The regular season marks the culmination of an extensive investigation into who your team will be that year. By this point, you’ve gone through free agency, the draft, training camp, and the preseason. You feel good in your decisions insofar as you can create clarity without having played meaningful games. But there are still plenty of uncertainties that remain, whether at the start of the regular season or the end, and new ones continually develop over time.
That is what I will look to address in our Buy or Sell series. In each installment, I will introduce a topic statement and weigh some of the arguments for either buying it (meaning that you agree with it or expect it to be true) or selling it (meaning you disagree with it or expect it to be false).
The range of topics will be intentionally wide, from the general to the specific, from the immediate to that in the far future.
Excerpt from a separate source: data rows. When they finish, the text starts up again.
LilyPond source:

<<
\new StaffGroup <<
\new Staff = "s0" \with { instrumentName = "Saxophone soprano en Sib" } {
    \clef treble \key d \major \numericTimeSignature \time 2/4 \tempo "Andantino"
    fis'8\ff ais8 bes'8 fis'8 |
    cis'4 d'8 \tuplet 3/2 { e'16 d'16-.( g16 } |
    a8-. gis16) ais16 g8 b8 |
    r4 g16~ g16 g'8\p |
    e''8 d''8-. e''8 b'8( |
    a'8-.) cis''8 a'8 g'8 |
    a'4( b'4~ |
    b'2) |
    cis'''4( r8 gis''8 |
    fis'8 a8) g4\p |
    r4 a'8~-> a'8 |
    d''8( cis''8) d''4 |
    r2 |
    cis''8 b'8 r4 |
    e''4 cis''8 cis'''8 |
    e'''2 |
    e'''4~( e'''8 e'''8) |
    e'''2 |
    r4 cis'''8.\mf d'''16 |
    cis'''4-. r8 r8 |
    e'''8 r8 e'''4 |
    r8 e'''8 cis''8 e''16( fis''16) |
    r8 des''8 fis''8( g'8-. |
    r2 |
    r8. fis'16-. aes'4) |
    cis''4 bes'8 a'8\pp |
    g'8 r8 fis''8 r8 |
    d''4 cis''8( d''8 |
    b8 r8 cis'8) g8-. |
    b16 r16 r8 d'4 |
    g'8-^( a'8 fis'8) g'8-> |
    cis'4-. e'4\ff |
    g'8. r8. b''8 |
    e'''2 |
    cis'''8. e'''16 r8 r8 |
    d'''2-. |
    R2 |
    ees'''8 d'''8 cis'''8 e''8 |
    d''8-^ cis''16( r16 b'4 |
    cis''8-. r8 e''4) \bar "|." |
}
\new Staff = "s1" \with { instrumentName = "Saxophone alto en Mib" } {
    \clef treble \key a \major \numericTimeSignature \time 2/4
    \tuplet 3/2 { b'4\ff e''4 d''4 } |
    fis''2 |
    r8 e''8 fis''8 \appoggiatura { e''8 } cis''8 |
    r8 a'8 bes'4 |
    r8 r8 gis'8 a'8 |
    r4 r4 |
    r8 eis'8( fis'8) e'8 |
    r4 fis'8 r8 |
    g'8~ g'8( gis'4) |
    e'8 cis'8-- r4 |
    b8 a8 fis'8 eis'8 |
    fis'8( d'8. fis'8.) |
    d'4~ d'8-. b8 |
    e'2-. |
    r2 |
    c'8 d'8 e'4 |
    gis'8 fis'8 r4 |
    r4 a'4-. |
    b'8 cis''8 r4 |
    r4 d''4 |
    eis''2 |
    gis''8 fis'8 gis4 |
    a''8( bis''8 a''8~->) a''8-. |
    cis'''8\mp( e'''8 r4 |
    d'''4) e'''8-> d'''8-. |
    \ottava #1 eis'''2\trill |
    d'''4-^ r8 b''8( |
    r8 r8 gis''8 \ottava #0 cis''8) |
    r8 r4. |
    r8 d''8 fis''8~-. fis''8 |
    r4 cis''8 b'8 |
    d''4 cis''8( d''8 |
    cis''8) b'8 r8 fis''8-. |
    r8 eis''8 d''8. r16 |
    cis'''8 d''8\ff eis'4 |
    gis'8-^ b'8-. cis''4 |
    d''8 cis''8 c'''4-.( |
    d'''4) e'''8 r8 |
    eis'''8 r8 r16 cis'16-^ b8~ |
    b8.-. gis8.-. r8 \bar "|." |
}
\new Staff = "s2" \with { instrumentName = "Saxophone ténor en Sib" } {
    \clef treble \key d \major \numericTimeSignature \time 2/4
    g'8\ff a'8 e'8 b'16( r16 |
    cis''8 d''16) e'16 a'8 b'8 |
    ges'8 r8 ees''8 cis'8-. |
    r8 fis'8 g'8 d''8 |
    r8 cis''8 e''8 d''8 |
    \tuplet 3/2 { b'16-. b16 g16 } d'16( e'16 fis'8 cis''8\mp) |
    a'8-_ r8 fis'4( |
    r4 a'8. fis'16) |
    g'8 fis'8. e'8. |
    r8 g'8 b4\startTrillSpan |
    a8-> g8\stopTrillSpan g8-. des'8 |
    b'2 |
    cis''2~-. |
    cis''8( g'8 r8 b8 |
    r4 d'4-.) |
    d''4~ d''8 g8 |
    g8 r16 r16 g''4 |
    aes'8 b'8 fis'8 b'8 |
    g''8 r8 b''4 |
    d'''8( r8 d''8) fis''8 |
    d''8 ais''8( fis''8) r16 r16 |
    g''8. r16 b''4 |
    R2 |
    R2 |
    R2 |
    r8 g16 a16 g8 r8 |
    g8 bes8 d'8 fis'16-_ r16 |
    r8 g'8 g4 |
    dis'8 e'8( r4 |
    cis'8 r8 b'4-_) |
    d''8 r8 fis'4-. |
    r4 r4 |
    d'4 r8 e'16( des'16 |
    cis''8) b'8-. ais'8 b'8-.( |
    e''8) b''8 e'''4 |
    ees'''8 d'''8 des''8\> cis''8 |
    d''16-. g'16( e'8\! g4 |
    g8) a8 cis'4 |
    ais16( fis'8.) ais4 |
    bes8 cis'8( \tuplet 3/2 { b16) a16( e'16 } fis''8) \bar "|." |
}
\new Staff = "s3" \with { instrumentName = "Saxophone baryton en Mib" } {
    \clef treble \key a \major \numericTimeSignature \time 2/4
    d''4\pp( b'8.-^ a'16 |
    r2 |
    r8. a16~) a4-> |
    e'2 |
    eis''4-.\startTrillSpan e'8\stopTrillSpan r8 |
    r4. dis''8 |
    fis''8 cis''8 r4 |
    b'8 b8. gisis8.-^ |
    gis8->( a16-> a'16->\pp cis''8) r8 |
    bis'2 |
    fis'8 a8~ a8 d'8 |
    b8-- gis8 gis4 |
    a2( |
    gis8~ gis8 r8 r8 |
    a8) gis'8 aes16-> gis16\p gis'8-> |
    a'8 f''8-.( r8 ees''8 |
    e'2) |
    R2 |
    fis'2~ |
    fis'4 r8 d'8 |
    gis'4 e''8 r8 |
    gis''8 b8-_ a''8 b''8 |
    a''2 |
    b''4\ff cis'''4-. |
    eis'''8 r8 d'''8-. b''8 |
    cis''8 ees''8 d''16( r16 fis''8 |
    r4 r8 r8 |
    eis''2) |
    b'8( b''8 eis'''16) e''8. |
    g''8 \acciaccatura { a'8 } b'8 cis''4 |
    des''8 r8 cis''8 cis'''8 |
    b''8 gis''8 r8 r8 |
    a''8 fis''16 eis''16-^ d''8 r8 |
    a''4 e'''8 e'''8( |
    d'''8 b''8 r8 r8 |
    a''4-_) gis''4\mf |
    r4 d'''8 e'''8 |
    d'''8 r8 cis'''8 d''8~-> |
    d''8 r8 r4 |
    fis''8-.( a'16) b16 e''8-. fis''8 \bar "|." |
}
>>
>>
And as we all tend to have an opinion on just about everything, I invite you to share your own each morning on the topic statement of the day.
Topic Statement: The Steelers are a better team than thought if you look back on how the teams they lost to are doing.
Explanation: Nobody thought too much of the Las Vegas Raiders when the Steelers lost to them in Week 2. Likewise with the Cincinnati Bengals, a perennial bottom feeder, a week later. But both are 5-2 and leading their divisions, and the other team is, well, the Green Bay Packers. The collective record of the teams they’ve lost to is 16-5, a .762 winning percentage.
There is no doubt that the Steelers have lost to some quality opponents who, it’s key to point out, were quality teams at the time they played the Steelers. These were teams who were at or near full strength and full capacity. And they already proved that they can beat a good team by doing it on the road in Week 1 against the Buffalo Bills, who have gone on to be the team we thought they would be.
We knew that the early stretch of the Steelers’ schedule was going to be rough, with the Packers game being one difficult one that was circled. And you can really look at those games and wonder how close they could’ve come, like with the blocked field goal in Green Bay that was negated.
They are 3-3, but they’ve had a tough schedule. They’ve had the most difficult schedule in the AFC so far this year, with their opponents’ collective winning percentage being .610. That’s also the third-highest in the NFL; the other two teams have losing records.
It’s not just about who you lose to but how you lose, and they’ve lost ugly. All three of their losses were by two possessions, so changing one play wasn’t going to change any of the results. And they’ve barely beaten the Denver Broncos and the Seattle Seahawks, without Russell Wilson, in their past two games, having to go to overtime after blowing a 14-point lead.
This is a team that is on the upswing and getting better, but that doesn’t say anything about where they’ve already been, and their 3-3 record was certainly earned based on the product on the field, irrespective of opponent. That was no better than .500 ball that they have been putting out there thus far, and that has to change.